*** Opening of Provided records ***
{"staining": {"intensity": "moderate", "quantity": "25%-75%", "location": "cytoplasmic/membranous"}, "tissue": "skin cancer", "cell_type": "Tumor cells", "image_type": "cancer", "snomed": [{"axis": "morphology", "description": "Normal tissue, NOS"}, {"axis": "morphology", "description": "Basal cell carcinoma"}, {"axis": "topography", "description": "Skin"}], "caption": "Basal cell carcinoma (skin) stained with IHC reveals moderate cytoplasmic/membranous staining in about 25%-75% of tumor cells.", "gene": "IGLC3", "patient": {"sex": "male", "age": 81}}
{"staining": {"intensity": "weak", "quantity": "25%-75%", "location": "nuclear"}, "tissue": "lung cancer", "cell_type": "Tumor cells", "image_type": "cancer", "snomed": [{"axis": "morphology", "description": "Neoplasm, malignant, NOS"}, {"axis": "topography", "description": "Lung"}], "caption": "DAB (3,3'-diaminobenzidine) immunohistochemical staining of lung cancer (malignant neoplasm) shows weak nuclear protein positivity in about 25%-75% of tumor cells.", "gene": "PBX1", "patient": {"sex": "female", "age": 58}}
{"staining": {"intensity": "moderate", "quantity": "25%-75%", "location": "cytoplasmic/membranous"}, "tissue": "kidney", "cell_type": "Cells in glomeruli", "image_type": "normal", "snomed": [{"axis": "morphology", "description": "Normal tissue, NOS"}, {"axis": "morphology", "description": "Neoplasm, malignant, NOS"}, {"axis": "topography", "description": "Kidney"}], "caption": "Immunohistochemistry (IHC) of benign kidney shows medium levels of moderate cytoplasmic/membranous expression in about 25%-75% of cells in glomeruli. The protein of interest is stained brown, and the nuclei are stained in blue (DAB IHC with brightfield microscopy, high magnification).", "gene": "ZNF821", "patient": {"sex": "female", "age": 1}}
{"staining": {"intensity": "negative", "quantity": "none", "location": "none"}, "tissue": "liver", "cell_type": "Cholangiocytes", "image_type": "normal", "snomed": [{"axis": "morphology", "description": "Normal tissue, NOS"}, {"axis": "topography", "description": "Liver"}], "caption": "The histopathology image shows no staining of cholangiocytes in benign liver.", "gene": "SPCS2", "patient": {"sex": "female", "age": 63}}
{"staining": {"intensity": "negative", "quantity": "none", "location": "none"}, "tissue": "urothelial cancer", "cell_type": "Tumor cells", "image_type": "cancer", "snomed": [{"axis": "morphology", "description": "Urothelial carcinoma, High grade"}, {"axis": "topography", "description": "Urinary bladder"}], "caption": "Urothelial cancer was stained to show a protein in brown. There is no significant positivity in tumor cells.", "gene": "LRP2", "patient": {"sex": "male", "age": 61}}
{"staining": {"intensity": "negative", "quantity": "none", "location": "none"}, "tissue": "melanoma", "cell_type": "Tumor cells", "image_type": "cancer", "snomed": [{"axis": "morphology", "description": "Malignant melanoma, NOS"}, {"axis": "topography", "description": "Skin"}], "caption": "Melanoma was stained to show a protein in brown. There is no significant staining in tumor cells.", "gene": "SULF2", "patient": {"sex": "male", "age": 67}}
*** Close of Provided records ***
■ Activity
All the lines above must be output exactly, with none omitted.

■ Expected answer
{"staining": {"intensity": "moderate", "quantity": "25%-75%", "location": "cytoplasmic/membranous"}, "tissue": "skin cancer", "cell_type": "Tumor cells", "image_type": "cancer", "snomed": [{"axis": "morphology", "description": "Normal tissue, NOS"}, {"axis": "morphology", "description": "Basal cell carcinoma"}, {"axis": "topography", "description": "Skin"}], "caption": "Basal cell carcinoma (skin) stained with IHC reveals moderate cytoplasmic/membranous staining in about 25%-75% of tumor cells.", "gene": "IGLC3", "patient": {"sex": "male", "age": 81}}
{"staining": {"intensity": "weak", "quantity": "25%-75%", "location": "nuclear"}, "tissue": "lung cancer", "cell_type": "Tumor cells", "image_type": "cancer", "snomed": [{"axis": "morphology", "description": "Neoplasm, malignant, NOS"}, {"axis": "topography", "description": "Lung"}], "caption": "DAB (3,3'-diaminobenzidine) immunohistochemical staining of lung cancer (malignant neoplasm) shows weak nuclear protein positivity in about 25%-75% of tumor cells.", "gene": "PBX1", "patient": {"sex": "female", "age": 58}}
{"staining": {"intensity": "moderate", "quantity": "25%-75%", "location": "cytoplasmic/membranous"}, "tissue": "kidney", "cell_type": "Cells in glomeruli", "image_type": "normal", "snomed": [{"axis": "morphology", "description": "Normal tissue, NOS"}, {"axis": "morphology", "description": "Neoplasm, malignant, NOS"}, {"axis": "topography", "description": "Kidney"}], "caption": "Immunohistochemistry (IHC) of benign kidney shows medium levels of moderate cytoplasmic/membranous expression in about 25%-75% of cells in glomeruli. The protein of interest is stained brown, and the nuclei are stained in blue (DAB IHC with brightfield microscopy, high magnification).", "gene": "ZNF821", "patient": {"sex": "female", "age": 1}}
{"staining": {"intensity": "negative", "quantity": "none", "location": "none"}, "tissue": "liver", "cell_type": "Cholangiocytes", "image_type": "normal", "snomed": [{"axis": "morphology", "description": "Normal tissue, NOS"}, {"axis": "topography", "description": "Liver"}], "caption": "The histopathology image shows no staining of cholangiocytes in benign liver.", "gene": "SPCS2", "patient": {"sex": "female", "age": 63}}
{"staining": {"intensity": "negative", "quantity": "none", "location": "none"}, "tissue": "urothelial cancer", "cell_type": "Tumor cells", "image_type": "cancer", "snomed": [{"axis": "morphology", "description": "Urothelial carcinoma, High grade"}, {"axis": "topography", "description": "Urinary bladder"}], "caption": "Urothelial cancer was stained to show a protein in brown. There is no significant positivity in tumor cells.", "gene": "LRP2", "patient": {"sex": "male", "age": 61}}
{"staining": {"intensity": "negative", "quantity": "none", "location": "none"}, "tissue": "melanoma", "cell_type": "Tumor cells", "image_type": "cancer", "snomed": [{"axis": "morphology", "description": "Malignant melanoma, NOS"}, {"axis": "topography", "description": "Skin"}], "caption": "Melanoma was stained to show a protein in brown. There is no significant staining in tumor cells.", "gene": "SULF2", "patient": {"sex": "male", "age": 67}}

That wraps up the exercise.